Viljoen and many of his neighbours across the settlement do not earn enough money to relieve them from this poverty.
On Tuesday, they threw flaming branches and tyres into the winding road to their settlement and tried in vain to take down the “Welcome to Mariannridge” sign.
They want the eThekwini Municipality to deliver on promises of housing.
Their anger was spurred when the city’s land invasion unit tore down shacks that had been built by those trying to escape the overcrowded living quarters of council flats and low-rent rooms - like Viljoen’s.
He has been working as a supply-chain supervisor for the past six months. The money the family earns is not enough to pay the more than R450 they pay to a private landlord at Mariannridge. “For my first 25 years, I lived in council flats. But we eventually had to leave. There were too many of us there,” he said.
At a council flat nearby, 58-year-old Theo Smith has been living there since birth.
“My family was moved here because of the Group Areas Act in 1977. No more council flats have been built since then, and we don’t even have a title deed. In all these flats, you’ll find generations of families living in the same house,” he said.
The two-bedroom flat houses 17 of Smith’s family.
“This is why our children are growing up to be drug addicts and drop-outs. How do you grow up in an environment like this that is so overcrowded? It’s affecting them. They’re turning to drugs and can’t get out,” said Sinead Marillier.
The 27-year-old mother of six was part of the group of residents who took the Sunday Tribune on walk about.
Marillier’s shack was demolished by municipality’s Land Invasion Unit this week.
“They came in without documents and destroyed everything. And they were happy to do it too. They said ‘you coloured people, you are dogs’,” Marillier claimed.
Her shack has been rebuilt with help from the community, and she continues living there with her children, aged between 1 and 9.
She had moved into the shack to escape the overcrowded rooms at the complex where Viljoen stays.
All three families have blamed their ward councillor, Reginal Cloete, Mayor Zandile Gumede, and the government which they claimed have been ignorant to their plight.

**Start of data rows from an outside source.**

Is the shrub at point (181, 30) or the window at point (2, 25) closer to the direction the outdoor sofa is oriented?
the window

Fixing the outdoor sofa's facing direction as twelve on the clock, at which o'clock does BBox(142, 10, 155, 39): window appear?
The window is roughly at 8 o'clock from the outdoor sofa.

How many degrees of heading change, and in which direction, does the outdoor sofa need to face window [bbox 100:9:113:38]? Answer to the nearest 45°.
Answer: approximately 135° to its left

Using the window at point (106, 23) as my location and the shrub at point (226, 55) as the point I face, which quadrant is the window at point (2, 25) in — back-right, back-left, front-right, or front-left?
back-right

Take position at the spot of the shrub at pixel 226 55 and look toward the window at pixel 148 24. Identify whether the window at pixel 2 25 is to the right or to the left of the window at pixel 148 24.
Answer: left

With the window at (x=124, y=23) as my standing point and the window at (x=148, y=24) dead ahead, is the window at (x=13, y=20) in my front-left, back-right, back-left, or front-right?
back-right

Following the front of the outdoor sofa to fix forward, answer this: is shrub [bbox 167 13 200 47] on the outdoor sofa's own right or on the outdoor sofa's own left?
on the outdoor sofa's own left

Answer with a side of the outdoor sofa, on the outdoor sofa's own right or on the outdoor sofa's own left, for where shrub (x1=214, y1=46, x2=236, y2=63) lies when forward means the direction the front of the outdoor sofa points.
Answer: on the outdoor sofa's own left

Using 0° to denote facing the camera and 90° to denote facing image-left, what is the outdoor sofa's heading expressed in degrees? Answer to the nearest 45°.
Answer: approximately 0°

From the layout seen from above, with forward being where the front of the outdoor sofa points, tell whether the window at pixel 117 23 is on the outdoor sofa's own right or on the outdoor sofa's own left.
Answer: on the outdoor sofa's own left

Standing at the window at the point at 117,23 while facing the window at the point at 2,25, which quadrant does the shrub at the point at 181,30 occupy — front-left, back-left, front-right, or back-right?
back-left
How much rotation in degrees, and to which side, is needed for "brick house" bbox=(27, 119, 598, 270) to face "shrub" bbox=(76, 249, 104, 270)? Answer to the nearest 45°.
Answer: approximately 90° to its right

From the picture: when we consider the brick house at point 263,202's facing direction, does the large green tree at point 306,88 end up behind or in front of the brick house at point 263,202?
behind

Viljoen said: “Our ward councillor doesn’t care to help us. He is so rude to us. They’ve been making promises since last year, and still want our votes.”
Smith said: “Get rid of this government. We are taking our land back no matter what.”

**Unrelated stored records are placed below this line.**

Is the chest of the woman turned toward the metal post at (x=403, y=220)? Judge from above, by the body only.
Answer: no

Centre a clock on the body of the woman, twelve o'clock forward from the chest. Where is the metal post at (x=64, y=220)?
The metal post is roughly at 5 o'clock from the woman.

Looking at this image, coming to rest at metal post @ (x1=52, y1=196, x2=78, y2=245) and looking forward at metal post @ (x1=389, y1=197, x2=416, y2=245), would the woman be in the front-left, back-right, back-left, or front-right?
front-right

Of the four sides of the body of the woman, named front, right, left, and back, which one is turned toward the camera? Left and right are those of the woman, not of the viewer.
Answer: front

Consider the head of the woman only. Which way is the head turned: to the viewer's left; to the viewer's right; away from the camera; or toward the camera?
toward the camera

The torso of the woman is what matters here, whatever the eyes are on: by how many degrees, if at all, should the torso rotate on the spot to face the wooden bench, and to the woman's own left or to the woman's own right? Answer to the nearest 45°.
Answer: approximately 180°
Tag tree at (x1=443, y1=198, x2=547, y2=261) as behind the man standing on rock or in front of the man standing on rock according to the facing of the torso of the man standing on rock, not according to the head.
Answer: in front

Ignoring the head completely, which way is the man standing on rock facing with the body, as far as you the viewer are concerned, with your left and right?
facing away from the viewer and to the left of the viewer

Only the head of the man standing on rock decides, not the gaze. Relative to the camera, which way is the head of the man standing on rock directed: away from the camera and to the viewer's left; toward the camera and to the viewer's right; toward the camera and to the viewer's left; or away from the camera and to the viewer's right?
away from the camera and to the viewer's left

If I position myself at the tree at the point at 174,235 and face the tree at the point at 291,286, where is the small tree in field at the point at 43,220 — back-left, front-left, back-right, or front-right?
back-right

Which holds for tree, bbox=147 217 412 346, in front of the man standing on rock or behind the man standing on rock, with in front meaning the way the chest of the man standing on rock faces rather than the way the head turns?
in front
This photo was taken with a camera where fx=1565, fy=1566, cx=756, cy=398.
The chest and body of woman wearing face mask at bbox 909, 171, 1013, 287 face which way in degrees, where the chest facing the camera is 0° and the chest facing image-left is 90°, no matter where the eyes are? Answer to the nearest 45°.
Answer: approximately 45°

Marillier said: “The mayor promised to come here many times to see what we are going through she doesn’t even know how we are living.”
Cloete told the Sunday Tribune the construction of 500 RDP houses would start in January or February next year.
However, he was quoted in the media last year where he promised construction would begin in September 2017.
“That is true, there was a delay with the processes, and the contractor pulled out. We had to start the tender process again,” he said. “There is nothing like they don’t have a place to stay.
“I understand that there are people that are overcrowded in the flats. But they’ve been staying in those flats all along.
“So we cannot say that because shacks were demolished that they have nowhere to stay. They will stay where they were staying.”
He denied that the municipality has been turning a blind eye towards the community.
“The people of Mariannridge only want to take land, that is why they are bringing all these accusations. It s not fair because the same land they want to invade is where we promised to build 500 RDP houses,” he said.
The Department of Human Settlements has been looking into the incident where shacks were demolished, according to spokesperson Mbulelo Baloyi.